The rescheduling of cannabis by the UN last week from the most restrictive category to the least restrictive one requires an urgent major shift in the national drug laws of every single nation that cites the international drug laws and treaties as the basis for its cannabis laws and policies. All persons convicted of possession of small quantities of cannabis, its consumption and cultivation, must be immediately freed. Those under trial for these offences must be acquitted. The law and drug enforcement agencies of all these nations must cease to enforce legal action against the persons who are involved in these activities and wasting precious planetary resources on it. The judiciary must stop entertaining cases related to these activities. Past criminal records of all persons convicted for the above offences must be expunged. Equally importantly, national drug laws of every single nation that uses the UN conventions as the framework for defining its drug laws must rewrite the same so that cannabis is not treated as a drug in the most restrictive category that it currently is in at the national level. Not a moment is to be wasted, for the longer the delay in doing this, the more the costs are going to pile up in terms of future corrective actions required, and the more the continuing harms to the plant and its users.

Dec 08, 2020 9:13:01pm 
 
 
Last week was extraordinary even in the stimulating world of cannabis. Three historic things happened, which few would have expected at the beginning of 2020, while the world lived out its pandemic fantasy.

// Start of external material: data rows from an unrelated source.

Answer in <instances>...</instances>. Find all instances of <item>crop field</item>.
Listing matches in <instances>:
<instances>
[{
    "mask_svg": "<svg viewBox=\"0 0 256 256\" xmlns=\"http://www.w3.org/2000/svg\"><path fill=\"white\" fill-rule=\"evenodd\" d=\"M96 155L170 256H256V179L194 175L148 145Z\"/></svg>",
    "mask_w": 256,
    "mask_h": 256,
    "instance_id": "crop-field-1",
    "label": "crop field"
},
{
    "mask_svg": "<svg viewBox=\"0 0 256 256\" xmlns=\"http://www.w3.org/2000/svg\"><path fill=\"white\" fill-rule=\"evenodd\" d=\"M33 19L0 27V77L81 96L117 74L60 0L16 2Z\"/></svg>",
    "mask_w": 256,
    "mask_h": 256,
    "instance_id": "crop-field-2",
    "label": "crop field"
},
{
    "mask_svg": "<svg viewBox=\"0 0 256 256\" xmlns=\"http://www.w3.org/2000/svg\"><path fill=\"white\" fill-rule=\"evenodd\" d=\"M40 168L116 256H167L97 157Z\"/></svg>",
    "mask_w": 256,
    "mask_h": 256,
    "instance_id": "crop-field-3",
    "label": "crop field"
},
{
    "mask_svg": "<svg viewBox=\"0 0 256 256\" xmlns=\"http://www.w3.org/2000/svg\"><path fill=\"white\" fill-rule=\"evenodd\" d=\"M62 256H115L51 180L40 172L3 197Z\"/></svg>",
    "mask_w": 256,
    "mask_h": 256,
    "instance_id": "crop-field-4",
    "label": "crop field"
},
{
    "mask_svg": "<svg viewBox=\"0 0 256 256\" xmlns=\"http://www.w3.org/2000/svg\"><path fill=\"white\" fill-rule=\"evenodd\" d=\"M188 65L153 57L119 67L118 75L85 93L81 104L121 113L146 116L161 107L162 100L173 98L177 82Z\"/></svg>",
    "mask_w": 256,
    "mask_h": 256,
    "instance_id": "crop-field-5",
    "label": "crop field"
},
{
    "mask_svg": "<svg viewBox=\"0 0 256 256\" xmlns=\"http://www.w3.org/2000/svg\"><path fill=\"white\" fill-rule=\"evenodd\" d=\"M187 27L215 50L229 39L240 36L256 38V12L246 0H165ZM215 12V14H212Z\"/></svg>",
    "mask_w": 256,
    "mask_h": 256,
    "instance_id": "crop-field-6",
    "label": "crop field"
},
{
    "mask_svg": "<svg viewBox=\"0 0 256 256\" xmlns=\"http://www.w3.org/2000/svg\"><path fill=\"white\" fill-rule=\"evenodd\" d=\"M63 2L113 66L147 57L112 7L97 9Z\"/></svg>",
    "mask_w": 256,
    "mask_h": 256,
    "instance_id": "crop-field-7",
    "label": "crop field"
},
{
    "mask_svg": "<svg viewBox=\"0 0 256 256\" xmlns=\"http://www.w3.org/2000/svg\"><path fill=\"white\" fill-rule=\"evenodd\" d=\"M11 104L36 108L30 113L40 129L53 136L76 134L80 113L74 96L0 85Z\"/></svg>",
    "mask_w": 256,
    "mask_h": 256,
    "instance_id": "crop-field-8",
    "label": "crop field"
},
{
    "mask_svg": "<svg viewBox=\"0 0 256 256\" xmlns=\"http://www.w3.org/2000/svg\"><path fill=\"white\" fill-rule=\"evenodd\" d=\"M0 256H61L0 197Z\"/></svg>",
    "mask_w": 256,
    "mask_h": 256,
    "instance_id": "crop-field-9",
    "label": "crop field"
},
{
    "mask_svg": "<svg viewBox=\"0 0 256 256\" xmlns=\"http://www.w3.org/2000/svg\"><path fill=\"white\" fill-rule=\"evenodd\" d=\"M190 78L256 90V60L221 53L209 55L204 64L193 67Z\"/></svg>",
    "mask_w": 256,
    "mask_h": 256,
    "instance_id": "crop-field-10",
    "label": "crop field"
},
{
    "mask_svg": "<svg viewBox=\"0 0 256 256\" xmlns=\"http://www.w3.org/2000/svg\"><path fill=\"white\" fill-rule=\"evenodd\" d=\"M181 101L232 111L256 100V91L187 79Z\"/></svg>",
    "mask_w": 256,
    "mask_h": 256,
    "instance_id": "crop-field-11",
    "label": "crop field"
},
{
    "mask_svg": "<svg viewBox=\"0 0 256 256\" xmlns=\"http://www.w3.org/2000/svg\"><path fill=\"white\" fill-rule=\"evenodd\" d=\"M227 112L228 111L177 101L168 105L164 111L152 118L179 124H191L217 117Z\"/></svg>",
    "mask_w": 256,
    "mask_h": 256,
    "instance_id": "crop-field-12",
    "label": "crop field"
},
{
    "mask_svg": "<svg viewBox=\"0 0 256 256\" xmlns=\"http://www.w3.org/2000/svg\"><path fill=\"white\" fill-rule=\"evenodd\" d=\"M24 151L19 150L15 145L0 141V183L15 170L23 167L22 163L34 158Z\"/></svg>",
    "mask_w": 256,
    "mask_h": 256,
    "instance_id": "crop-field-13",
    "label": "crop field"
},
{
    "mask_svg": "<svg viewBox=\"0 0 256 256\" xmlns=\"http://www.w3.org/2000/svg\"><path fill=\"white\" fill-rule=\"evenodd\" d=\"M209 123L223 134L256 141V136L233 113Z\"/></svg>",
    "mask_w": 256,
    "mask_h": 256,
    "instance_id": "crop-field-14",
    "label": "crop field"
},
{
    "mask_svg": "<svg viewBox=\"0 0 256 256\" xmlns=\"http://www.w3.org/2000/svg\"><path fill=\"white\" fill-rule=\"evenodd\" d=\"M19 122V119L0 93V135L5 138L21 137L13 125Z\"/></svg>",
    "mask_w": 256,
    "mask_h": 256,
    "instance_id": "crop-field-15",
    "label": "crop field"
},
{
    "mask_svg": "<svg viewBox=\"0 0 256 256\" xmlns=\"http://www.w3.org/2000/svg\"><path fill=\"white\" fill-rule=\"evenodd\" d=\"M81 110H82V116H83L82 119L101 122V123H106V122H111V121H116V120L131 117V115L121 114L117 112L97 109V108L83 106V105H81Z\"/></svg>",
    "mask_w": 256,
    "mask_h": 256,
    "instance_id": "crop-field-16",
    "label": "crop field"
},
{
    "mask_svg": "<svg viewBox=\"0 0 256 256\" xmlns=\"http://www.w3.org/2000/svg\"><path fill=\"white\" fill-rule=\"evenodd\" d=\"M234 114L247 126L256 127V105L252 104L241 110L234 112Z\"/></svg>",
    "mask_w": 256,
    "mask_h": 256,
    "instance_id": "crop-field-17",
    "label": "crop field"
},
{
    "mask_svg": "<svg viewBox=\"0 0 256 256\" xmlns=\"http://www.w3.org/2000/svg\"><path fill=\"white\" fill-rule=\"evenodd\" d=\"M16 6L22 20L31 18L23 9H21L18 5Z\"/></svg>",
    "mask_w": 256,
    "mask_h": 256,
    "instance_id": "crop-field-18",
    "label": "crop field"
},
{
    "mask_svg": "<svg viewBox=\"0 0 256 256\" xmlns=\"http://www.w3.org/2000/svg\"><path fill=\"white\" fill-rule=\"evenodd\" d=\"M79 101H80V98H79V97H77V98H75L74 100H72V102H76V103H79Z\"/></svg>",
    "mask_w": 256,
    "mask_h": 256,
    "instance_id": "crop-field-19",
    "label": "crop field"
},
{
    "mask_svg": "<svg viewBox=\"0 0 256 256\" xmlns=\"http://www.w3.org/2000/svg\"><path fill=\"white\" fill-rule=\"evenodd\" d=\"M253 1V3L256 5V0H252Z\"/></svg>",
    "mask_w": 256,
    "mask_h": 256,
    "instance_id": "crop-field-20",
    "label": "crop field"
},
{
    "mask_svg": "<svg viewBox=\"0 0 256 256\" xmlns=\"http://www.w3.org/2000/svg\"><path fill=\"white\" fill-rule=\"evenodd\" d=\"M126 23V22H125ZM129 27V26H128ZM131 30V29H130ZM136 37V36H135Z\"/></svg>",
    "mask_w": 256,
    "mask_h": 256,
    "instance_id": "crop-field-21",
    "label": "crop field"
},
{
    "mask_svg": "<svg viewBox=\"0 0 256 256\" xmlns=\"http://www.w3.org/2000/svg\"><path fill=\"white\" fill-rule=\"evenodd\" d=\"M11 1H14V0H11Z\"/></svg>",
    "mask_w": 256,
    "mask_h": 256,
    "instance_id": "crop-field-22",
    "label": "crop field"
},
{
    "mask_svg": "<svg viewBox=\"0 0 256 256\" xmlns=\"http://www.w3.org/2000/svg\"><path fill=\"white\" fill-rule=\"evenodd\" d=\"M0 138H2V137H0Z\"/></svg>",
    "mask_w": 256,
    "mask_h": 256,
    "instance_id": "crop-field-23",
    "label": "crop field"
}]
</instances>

- The UN removed cannabis from the most restrictive Schedule IV with no recognized medical value. It however still remains in its least restrictive Schedule I which means it is still controlled but it can be more easily researched and used as medicine.
- The US House of Representatives voted through the MORE act to remove cannabis from the list of controlled substances clearing the way for federal legalization. This however needs to pass the Senate and the President. The MORE act essentially means that the US federal government recognizes a state's cannabis legalization laws and will not interfere with it. All cannabis related past records will be expunged and prisoners released. If passed, the US can no longer put international pressure on the UN to keep cannabis scheduled when it recognizes legalization within its own states
- The EU Commission ruled that cannabidiol (CBD) is not narcotic within the meaning of the United Nations Single Convention on Narcotic Drugs of 1961 in so far as it does not have psychotropic effect.

The world is taking important steps to release the plant and its users from unjust laws. More however needs to be done urgently to fully legalize it world wide and stop the terrible harms of cannabis prohibition.